La señorita Smith muerta.

—¿Está usted estudiando? —preguntó la mujer.

No sabía si tomárselo como un insulto o como un cumplido.

—No, no —dijo—, sólo estoy de paso, camino de Chicago. Me licencié hace muchos años. Me preguntaba si… si vivía alguien en la vieja habitación.

—¿Se refiere a la habitación del salón? —preguntó la mujer, observándole con ojo crítico.

—Eso es.

—Hasta el otoño no —dijo.

—¿Podría… verla?

—Bueno, yo…

—Había pensado en quedarme esta noche —se apresuró a decir—, es decir, si es que…

—Oh, perfectamente —la mujer adoptó un tono más cálido—. Si eso es lo que quiere.

—Eso es lo que quiero —dijo—. Es un poco como reanudar una vieja amistad, ¿sabe?

Sonrió tímidamente, deseando no haber dicho eso.

—¿Cuánto quiere pagar? —preguntó la mujer, más preocupada por el dinero que por los recuerdos.

—Bueno, ¿sabe qué? —dijo él, impulsivamente—. Solía pagar veinte dólares al mes. ¿Y si le pago eso?

—¿Por una noche?

Se sintió estúpido. Pero ahora no podía echarse atrás, aunque sentía que su oferta había sido una torpeza nostálgica. Ninguna habitación valía veinte dólares la noche.

Se paró en seco. ¿Por qué vacilar?
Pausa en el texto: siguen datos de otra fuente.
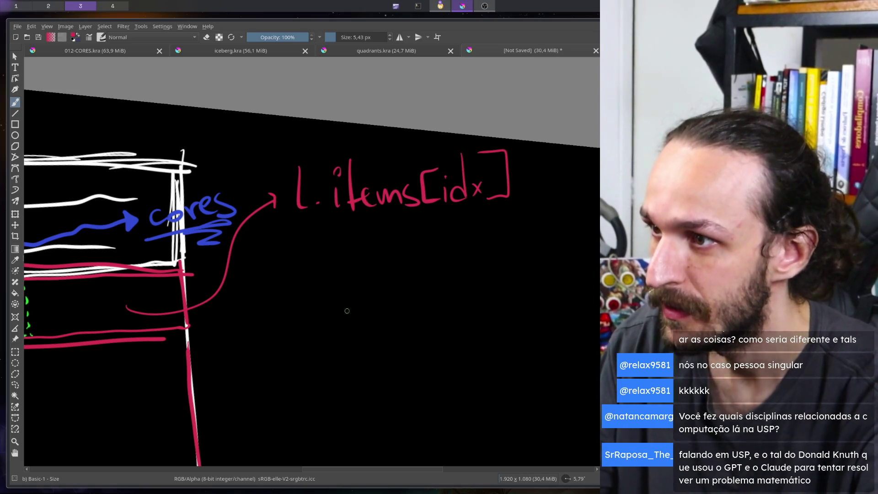
Write a second red line l.items[idx+(len-idx)], then undo its final strokes.
mouse_move(296, 224)
mouse_down()
mouse_move(307, 268)
mouse_move(336, 270)
mouse_up()
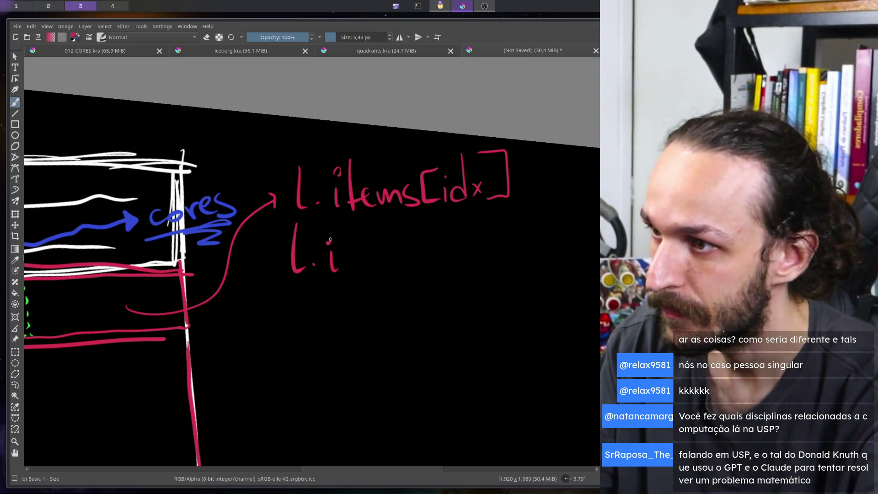
click(331, 238)
mouse_move(348, 218)
mouse_down()
mouse_move(347, 265)
mouse_move(369, 250)
mouse_up()
mouse_move(365, 252)
mouse_down()
mouse_move(374, 262)
mouse_move(402, 250)
mouse_move(462, 250)
mouse_up()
Revivir los viejos recuerdos valía eso. Veinte dólares ya no eran nada para él. El pasado sí lo era.

—Los pagaré encantado —dijo—. Para mí lo vale.

Sacó los billetes de la cartera y se los ofreció con dedos torpes.

Echó un vistazo al cuarto de baño mientras avanzaban por el pasillo mal iluminado. La imagen familiar le hizo sonreír. Había algo maravilloso en aquel regreso. No podía evitarlo; sencillamente lo había.

—Sí, la señorita Ada lleva muerta casi cinco años —dijo la mujer.

Su sonrisa se esfumó.

Cuando la mujer abrió la puerta de la habitación, quiso quedarse allí durante un largo instante antes de entrar una vez más. Pero ella se quedó esperándole y él sabía que se sentiría ridículo pidiéndole que esperase para que pudiera respirar hondo antes de entrar.

Un viaje en el tiempo. La frase le pasó por la cabeza al entrar en la habitación. Porque le parecía que había vuelto repentinamente; el nuevo estudiante que entraba en la habitación por vez primera, con la maleta en la mano, al principio de una nueva aventura.

Se quedó allí mudo, mirando la habitación, con una sensación de miedo inexplicable dominándole. La habitación parecía recordarle todo. Todo. Mary y Norman y Spencer y David, y clases y conciertos y fiestas y bailes y partidos de fútbol y cervezas y charlas de toda la noche y todo. Los recuerdos se apelotonaron sobre él hasta que pareció que le iban a aplastar.

—Está un poco polvoriento, pero lo limpiaré cuando salga a comer —dijo la mujer—. Iré a buscarle unas sábanas.

No oyó sus palabras ni sus pasos al bajar por el pasillo. Se quedó allí, poseído por el pasado.

No sabía qué era lo que le había hecho estremecerse y mirar alrededor repentinamente. No era un sonido, ni nada que hubiera visto. Era una sensación en su cuerpo y su alma; una sensación irracional de que iba a pasar algo.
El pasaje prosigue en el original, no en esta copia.